■ **TO DO**: When you repeat the records, keep every word exact and drop each picture.
◆ ◆ ◆ ◆ ◆ ◆ ◆
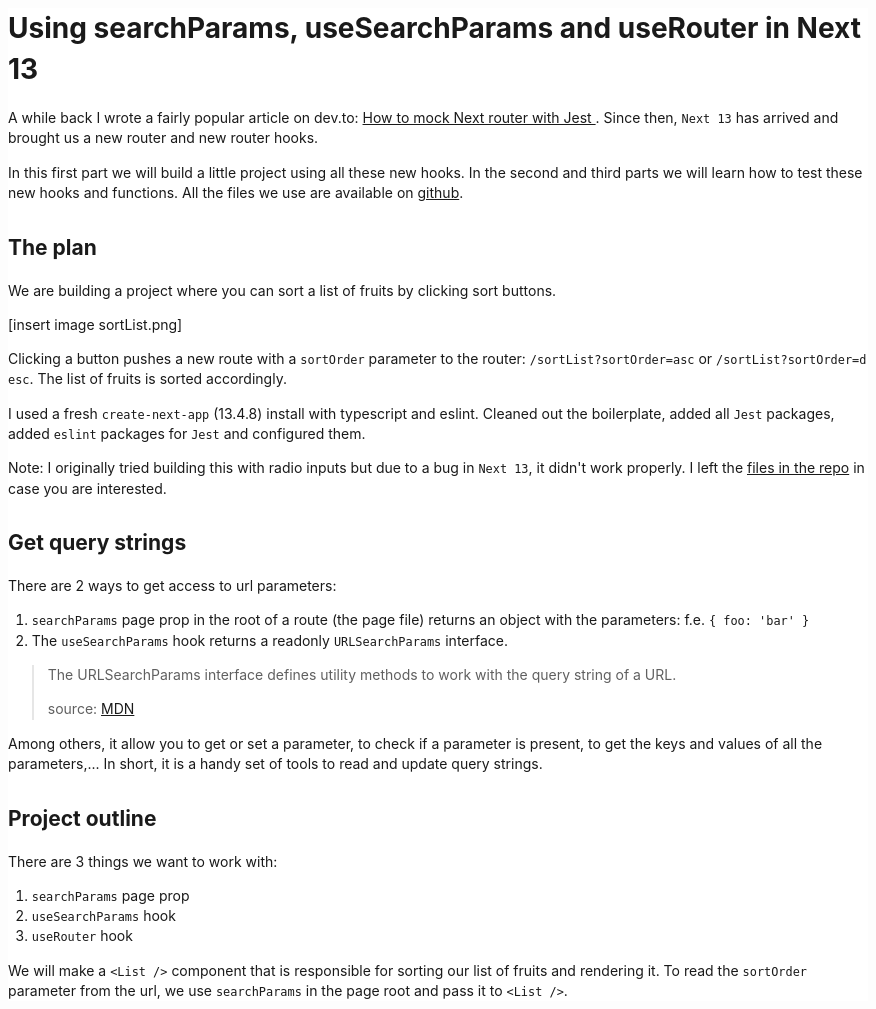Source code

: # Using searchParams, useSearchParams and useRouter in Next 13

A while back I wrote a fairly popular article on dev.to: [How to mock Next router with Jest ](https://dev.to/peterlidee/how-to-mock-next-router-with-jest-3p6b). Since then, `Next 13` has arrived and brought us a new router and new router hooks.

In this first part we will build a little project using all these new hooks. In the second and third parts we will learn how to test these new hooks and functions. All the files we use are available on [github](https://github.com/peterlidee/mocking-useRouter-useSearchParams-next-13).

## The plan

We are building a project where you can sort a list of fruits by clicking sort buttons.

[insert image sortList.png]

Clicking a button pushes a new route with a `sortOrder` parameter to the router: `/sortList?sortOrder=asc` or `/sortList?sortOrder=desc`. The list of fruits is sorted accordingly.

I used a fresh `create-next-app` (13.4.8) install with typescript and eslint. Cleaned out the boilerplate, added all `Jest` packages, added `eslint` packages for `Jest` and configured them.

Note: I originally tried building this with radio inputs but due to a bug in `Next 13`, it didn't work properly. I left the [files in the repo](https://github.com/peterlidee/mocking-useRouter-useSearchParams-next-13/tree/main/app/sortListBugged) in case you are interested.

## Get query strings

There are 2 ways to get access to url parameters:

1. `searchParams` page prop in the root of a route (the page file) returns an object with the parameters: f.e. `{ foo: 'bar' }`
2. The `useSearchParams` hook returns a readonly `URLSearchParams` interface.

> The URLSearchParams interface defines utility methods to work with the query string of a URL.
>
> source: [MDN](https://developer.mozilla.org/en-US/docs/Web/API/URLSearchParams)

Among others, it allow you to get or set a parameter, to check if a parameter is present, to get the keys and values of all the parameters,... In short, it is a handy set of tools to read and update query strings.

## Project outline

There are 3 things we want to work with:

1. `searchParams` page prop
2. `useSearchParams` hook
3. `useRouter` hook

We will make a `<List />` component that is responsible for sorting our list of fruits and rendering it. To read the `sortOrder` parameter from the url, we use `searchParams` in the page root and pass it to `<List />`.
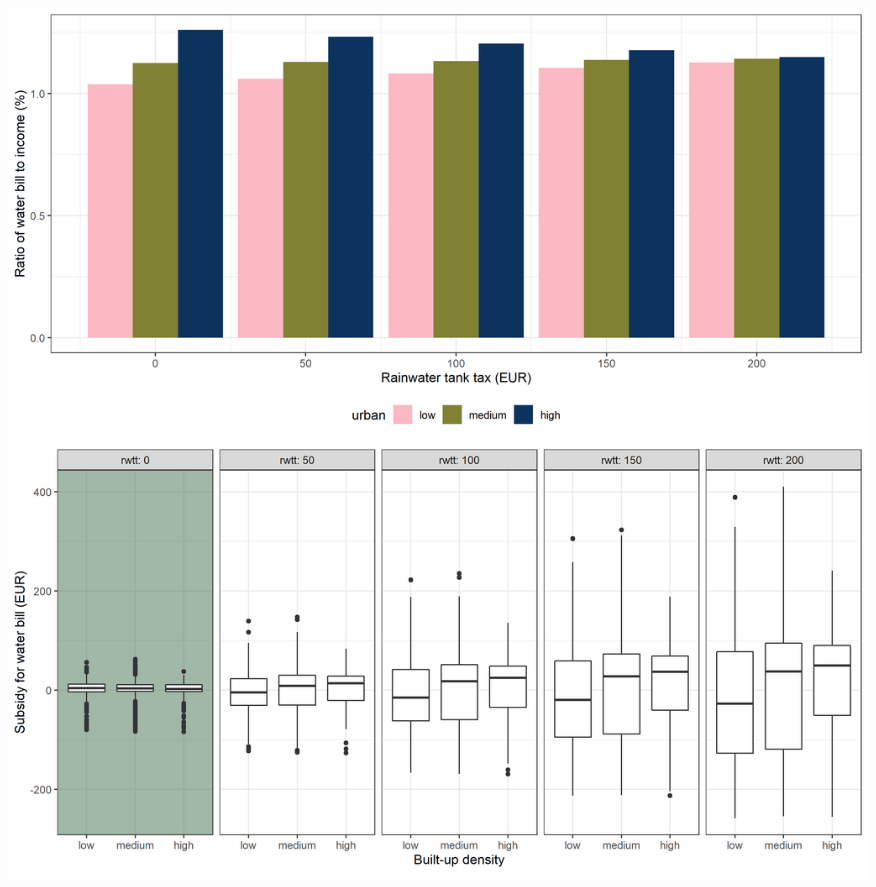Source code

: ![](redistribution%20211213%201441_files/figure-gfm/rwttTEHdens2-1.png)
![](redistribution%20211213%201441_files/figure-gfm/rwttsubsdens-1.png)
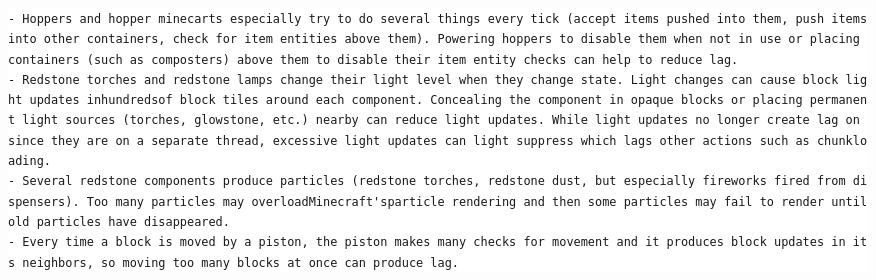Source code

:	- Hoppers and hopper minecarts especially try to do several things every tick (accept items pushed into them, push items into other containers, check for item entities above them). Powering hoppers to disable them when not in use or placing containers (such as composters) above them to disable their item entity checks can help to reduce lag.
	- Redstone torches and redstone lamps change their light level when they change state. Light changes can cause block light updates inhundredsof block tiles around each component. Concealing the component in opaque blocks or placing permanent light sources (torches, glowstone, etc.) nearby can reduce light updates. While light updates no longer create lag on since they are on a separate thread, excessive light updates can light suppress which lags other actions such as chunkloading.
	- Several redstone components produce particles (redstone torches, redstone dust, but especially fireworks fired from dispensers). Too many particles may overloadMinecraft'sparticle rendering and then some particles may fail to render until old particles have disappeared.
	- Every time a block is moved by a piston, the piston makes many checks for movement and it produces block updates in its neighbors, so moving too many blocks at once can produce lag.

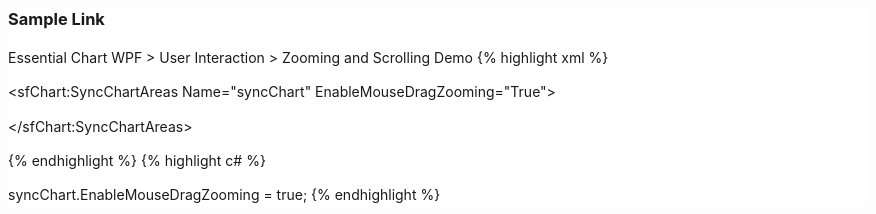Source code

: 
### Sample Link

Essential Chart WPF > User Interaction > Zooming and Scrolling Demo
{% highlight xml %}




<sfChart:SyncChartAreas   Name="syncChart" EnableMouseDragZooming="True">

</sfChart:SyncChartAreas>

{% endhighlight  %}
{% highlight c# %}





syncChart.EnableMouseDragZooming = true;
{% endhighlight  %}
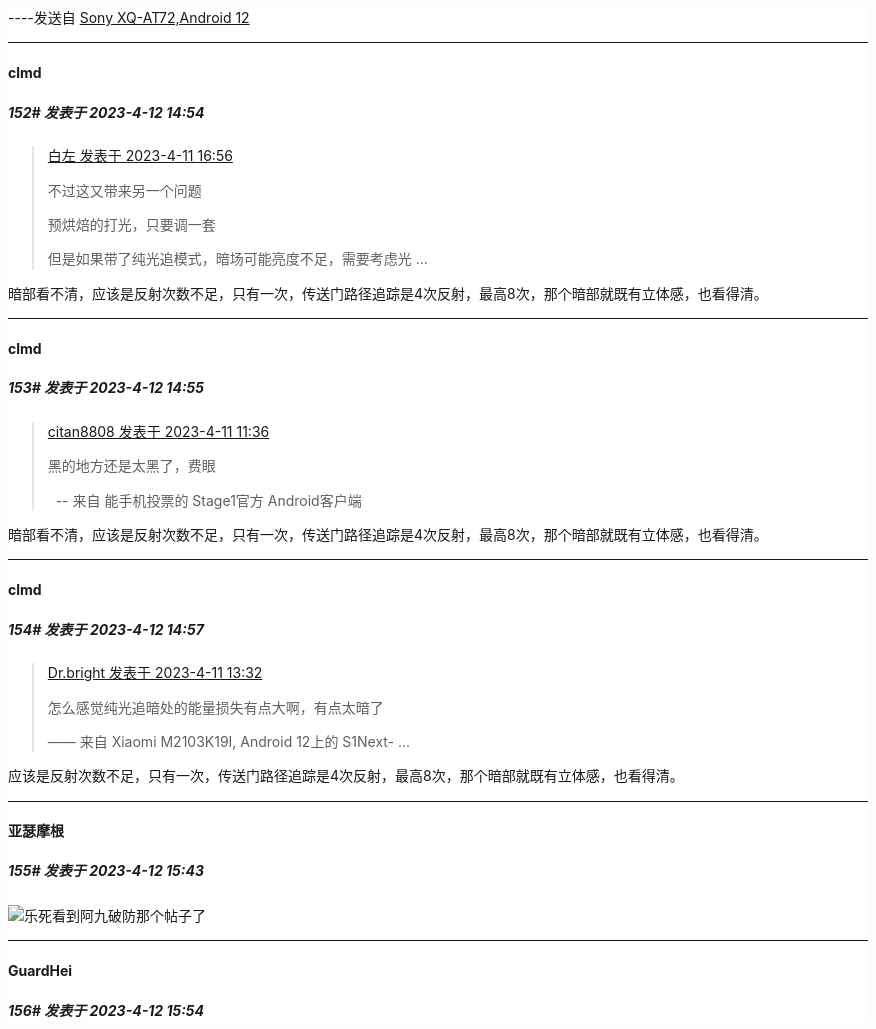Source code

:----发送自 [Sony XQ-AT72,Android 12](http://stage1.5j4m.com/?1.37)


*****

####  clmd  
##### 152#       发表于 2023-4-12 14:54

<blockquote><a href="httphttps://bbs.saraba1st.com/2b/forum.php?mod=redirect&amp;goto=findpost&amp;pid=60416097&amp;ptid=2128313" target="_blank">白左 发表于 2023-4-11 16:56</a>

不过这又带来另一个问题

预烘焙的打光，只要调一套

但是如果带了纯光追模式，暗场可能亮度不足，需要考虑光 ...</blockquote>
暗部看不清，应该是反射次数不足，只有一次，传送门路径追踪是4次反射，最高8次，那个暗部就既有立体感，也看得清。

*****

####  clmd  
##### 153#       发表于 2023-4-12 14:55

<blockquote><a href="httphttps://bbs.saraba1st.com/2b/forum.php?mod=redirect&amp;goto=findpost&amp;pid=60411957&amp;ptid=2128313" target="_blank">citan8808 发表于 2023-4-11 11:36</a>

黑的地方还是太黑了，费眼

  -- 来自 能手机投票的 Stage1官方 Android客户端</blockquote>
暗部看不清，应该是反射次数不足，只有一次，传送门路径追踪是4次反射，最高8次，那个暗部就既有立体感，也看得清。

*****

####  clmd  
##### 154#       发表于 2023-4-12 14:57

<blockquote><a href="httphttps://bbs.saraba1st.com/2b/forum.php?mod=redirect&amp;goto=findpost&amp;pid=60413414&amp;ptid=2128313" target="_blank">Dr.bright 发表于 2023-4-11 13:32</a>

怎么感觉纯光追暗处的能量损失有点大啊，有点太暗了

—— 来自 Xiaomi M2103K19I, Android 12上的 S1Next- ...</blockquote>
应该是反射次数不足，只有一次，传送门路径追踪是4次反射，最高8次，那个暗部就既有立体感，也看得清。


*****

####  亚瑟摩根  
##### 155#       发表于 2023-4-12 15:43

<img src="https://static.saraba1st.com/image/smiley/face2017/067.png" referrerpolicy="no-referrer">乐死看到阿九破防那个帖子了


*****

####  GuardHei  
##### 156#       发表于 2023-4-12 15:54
◆ ◆ ◆ ◆ ◆ ◆ ◆
■ **RESULT OF THIS EXERCISE**:
Source code

: # Using searchParams, useSearchParams and useRouter in Next 13

A while back I wrote a fairly popular article on dev.to: [How to mock Next router with Jest ](https://dev.to/peterlidee/how-to-mock-next-router-with-jest-3p6b). Since then, `Next 13` has arrived and brought us a new router and new router hooks.

In this first part we will build a little project using all these new hooks. In the second and third parts we will learn how to test these new hooks and functions. All the files we use are available on [github](https://github.com/peterlidee/mocking-useRouter-useSearchParams-next-13).

## The plan

We are building a project where you can sort a list of fruits by clicking sort buttons.

[insert image sortList.png]

Clicking a button pushes a new route with a `sortOrder` parameter to the router: `/sortList?sortOrder=asc` or `/sortList?sortOrder=desc`. The list of fruits is sorted accordingly.

I used a fresh `create-next-app` (13.4.8) install with typescript and eslint. Cleaned out the boilerplate, added all `Jest` packages, added `eslint` packages for `Jest` and configured them.

Note: I originally tried building this with radio inputs but due to a bug in `Next 13`, it didn't work properly. I left the [files in the repo](https://github.com/peterlidee/mocking-useRouter-useSearchParams-next-13/tree/main/app/sortListBugged) in case you are interested.

## Get query strings

There are 2 ways to get access to url parameters:

1. `searchParams` page prop in the root of a route (the page file) returns an object with the parameters: f.e. `{ foo: 'bar' }`
2. The `useSearchParams` hook returns a readonly `URLSearchParams` interface.

> The URLSearchParams interface defines utility methods to work with the query string of a URL.
>
> source: [MDN](https://developer.mozilla.org/en-US/docs/Web/API/URLSearchParams)

Among others, it allow you to get or set a parameter, to check if a parameter is present, to get the keys and values of all the parameters,... In short, it is a handy set of tools to read and update query strings.

## Project outline

There are 3 things we want to work with:

1. `searchParams` page prop
2. `useSearchParams` hook
3. `useRouter` hook

We will make a `<List />` component that is responsible for sorting our list of fruits and rendering it. To read the `sortOrder` parameter from the url, we use `searchParams` in the page root and pass it to `<List />`.
Source code

: ![](redistribution%20211213%201441_files/figure-gfm/rwttTEHdens2-1.png)
![](redistribution%20211213%201441_files/figure-gfm/rwttsubsdens-1.png)
Source code

:	- Hoppers and hopper minecarts especially try to do several things every tick (accept items pushed into them, push items into other containers, check for item entities above them). Powering hoppers to disable them when not in use or placing containers (such as composters) above them to disable their item entity checks can help to reduce lag.
	- Redstone torches and redstone lamps change their light level when they change state. Light changes can cause block light updates inhundredsof block tiles around each component. Concealing the component in opaque blocks or placing permanent light sources (torches, glowstone, etc.) nearby can reduce light updates. While light updates no longer create lag on since they are on a separate thread, excessive light updates can light suppress which lags other actions such as chunkloading.
	- Several redstone components produce particles (redstone torches, redstone dust, but especially fireworks fired from dispensers). Too many particles may overloadMinecraft'sparticle rendering and then some particles may fail to render until old particles have disappeared.
	- Every time a block is moved by a piston, the piston makes many checks for movement and it produces block updates in its neighbors, so moving too many blocks at once can produce lag.

Source code

: 
### Sample Link

Essential Chart WPF > User Interaction > Zooming and Scrolling Demo
{% highlight xml %}




<sfChart:SyncChartAreas   Name="syncChart" EnableMouseDragZooming="True">

</sfChart:SyncChartAreas>

{% endhighlight  %}
{% highlight c# %}





syncChart.EnableMouseDragZooming = true;
{% endhighlight  %}
Source code

:----发送自 [Sony XQ-AT72,Android 12](http://stage1.5j4m.com/?1.37)


*****

####  clmd  
##### 152#       发表于 2023-4-12 14:54

<blockquote><a href="httphttps://bbs.saraba1st.com/2b/forum.php?mod=redirect&amp;goto=findpost&amp;pid=60416097&amp;ptid=2128313" target="_blank">白左 发表于 2023-4-11 16:56</a>

不过这又带来另一个问题

预烘焙的打光，只要调一套

但是如果带了纯光追模式，暗场可能亮度不足，需要考虑光 ...</blockquote>
暗部看不清，应该是反射次数不足，只有一次，传送门路径追踪是4次反射，最高8次，那个暗部就既有立体感，也看得清。

*****

####  clmd  
##### 153#       发表于 2023-4-12 14:55

<blockquote><a href="httphttps://bbs.saraba1st.com/2b/forum.php?mod=redirect&amp;goto=findpost&amp;pid=60411957&amp;ptid=2128313" target="_blank">citan8808 发表于 2023-4-11 11:36</a>

黑的地方还是太黑了，费眼

  -- 来自 能手机投票的 Stage1官方 Android客户端</blockquote>
暗部看不清，应该是反射次数不足，只有一次，传送门路径追踪是4次反射，最高8次，那个暗部就既有立体感，也看得清。

*****

####  clmd  
##### 154#       发表于 2023-4-12 14:57

<blockquote><a href="httphttps://bbs.saraba1st.com/2b/forum.php?mod=redirect&amp;goto=findpost&amp;pid=60413414&amp;ptid=2128313" target="_blank">Dr.bright 发表于 2023-4-11 13:32</a>

怎么感觉纯光追暗处的能量损失有点大啊，有点太暗了

—— 来自 Xiaomi M2103K19I, Android 12上的 S1Next- ...</blockquote>
应该是反射次数不足，只有一次，传送门路径追踪是4次反射，最高8次，那个暗部就既有立体感，也看得清。


*****

####  亚瑟摩根  
##### 155#       发表于 2023-4-12 15:43

<img src="https://static.saraba1st.com/image/smiley/face2017/067.png" referrerpolicy="no-referrer">乐死看到阿九破防那个帖子了


*****

####  GuardHei  
##### 156#       发表于 2023-4-12 15:54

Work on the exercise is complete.